Massive Neutron Stars and White Dwarfs as Noncommutative Fuzzy Spheres

TL;DR

This paper proposes that massive neutron stars and white dwarfs can be modeled as noncommutative fuzzy spheres, offering a quantum gravity perspective that could explain their observed masses and provide evidence for noncommutative geometry.

Contribution

It introduces a novel model using squashed fuzzy spheres from noncommutative geometry to explain massive compact objects in astrophysics.

Findings

Massive white dwarfs and neutron stars can be modeled as fuzzy spheres.

The model aligns with observations of super-Chandrasekhar white dwarfs.

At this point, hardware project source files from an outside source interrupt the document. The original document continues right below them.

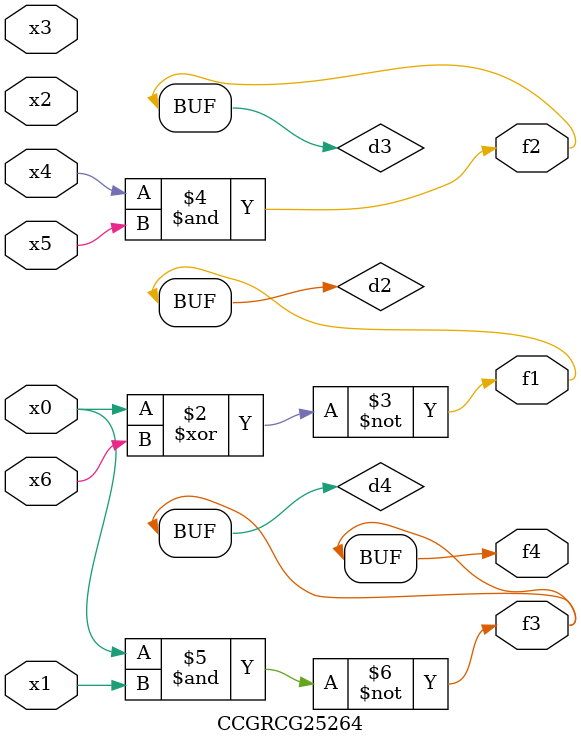
<source format=v>
module CCGRCG25264(
	input x0, x1, x2, x3, x4, x5, x6,
	output f1, f2, f3, f4
);

	wire d1, d2, d3, d4;

	nor (d1, x0);
	xnor (d2, x0, x6);
	and (d3, x4, x5);
	nand (d4, x0, x1);
	assign f1 = d2;
	assign f2 = d3;
	assign f3 = d4;
	assign f4 = d4;
endmodule

</source>
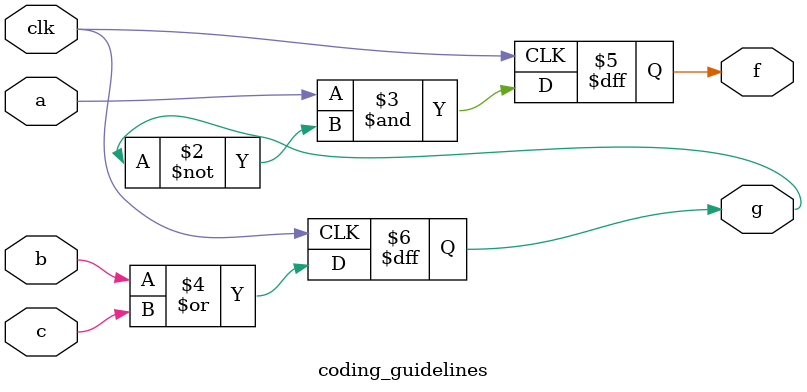
<source format=v>
`timescale 1ns / 1ps


module coding_guidelines(
    input a,
    input b,
    input c,
    input clk,
    output reg f, g //for long way delete reg from this line
    );
    
    reg ag, bc;
    always@(posedge clk)
    begin
        ag = a &~g; //blocking assignment
        f <= ag;
        
        bc = b | c; //blocing assignment
        g <= bc;    
    end
    
    
    
    /*
    //short way: (more error prone)
    always@(posedge clk)
    begin
        f <= a & ~g; // this is current value of g
        g <= b | c; // this is next value of g
    end
    */
    
    
    
    //Long way below
//    reg f_reg, f_next, g_reg, g_next;
    
//    //reg logic
//    always@(posedge clk)
//    begin
//        f_reg <= f_next;
//        g_reg <= g_next;
//    end
    
//    //next state logic
//    always@(a, b, c, g_reg) //sensitivity list includes anything on the right side of the following expressions
//    begin
//        f_next = a & (~g_reg);
//        g_next = b | c;
//    end
    
//    //output logic
//    assign f = f_reg;
//    assign g = g_reg;
    
endmodule

</source>
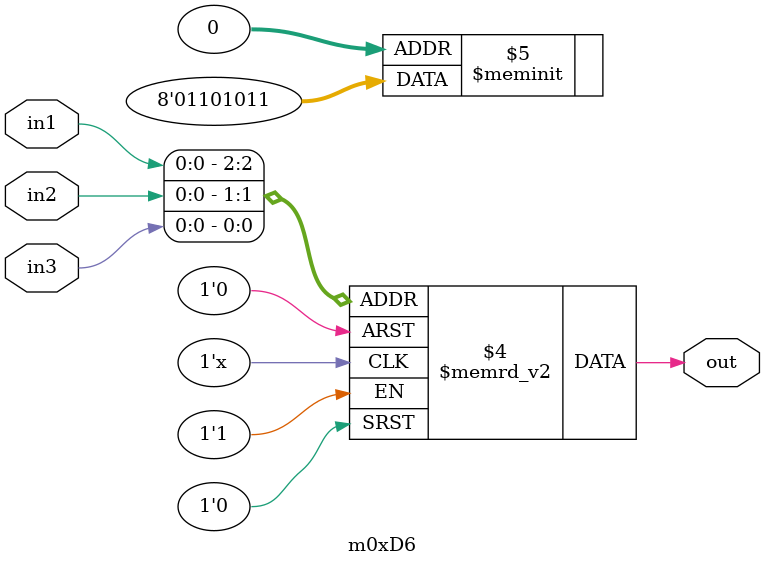
<source format=v>
module m0xD6(output out, input in1, in2, in3);

   always @(in1, in2, in3)
     begin
        case({in1, in2, in3})
          3'b000: {out} = 1'b1;
          3'b001: {out} = 1'b1;
          3'b010: {out} = 1'b0;
          3'b011: {out} = 1'b1;
          3'b100: {out} = 1'b0;
          3'b101: {out} = 1'b1;
          3'b110: {out} = 1'b1;
          3'b111: {out} = 1'b0;
        endcase // case ({in1, in2, in3})
     end // always @ (in1, in2, in3)

endmodule // m0xD6
</source>
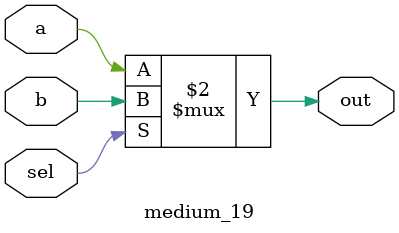
<source format=v>
module medium_19(
    output out,
    input sel,
    input a,
    input b
  );;
    assign out=(sel==0)?a:b;
endmodule
</source>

It suggests observational evidence for noncommutative geometry in quantum gravity.

Abstract

Over the last couple of decades, there are direct and indirect evidences for massive compact objects than their conventional counterparts. A couple of such examples are super-Chandrasekhar white dwarfs and massive neutron stars. The observations of more than a dozen peculiar over-luminous type Ia supernovae predict their origins from super-Chandrasekhar white dwarf progenitors. On the other hand, recent gravitational wave detection and some pulsar observations argue for massive neutron stars, lying in the famous mass-gap between lowest astrophysical black hole and conventional highest neutron star masses. We show that the idea of a squashed fuzzy sphere, which brings in noncommutative geometry, can self-consistently explain either of the massive objects as if they are actually fuzzy or squashed fuzzy spheres. Noncommutative geometry is a branch of quantum gravity. If the above proposal is correct, it will provide observational evidences for noncommutativity.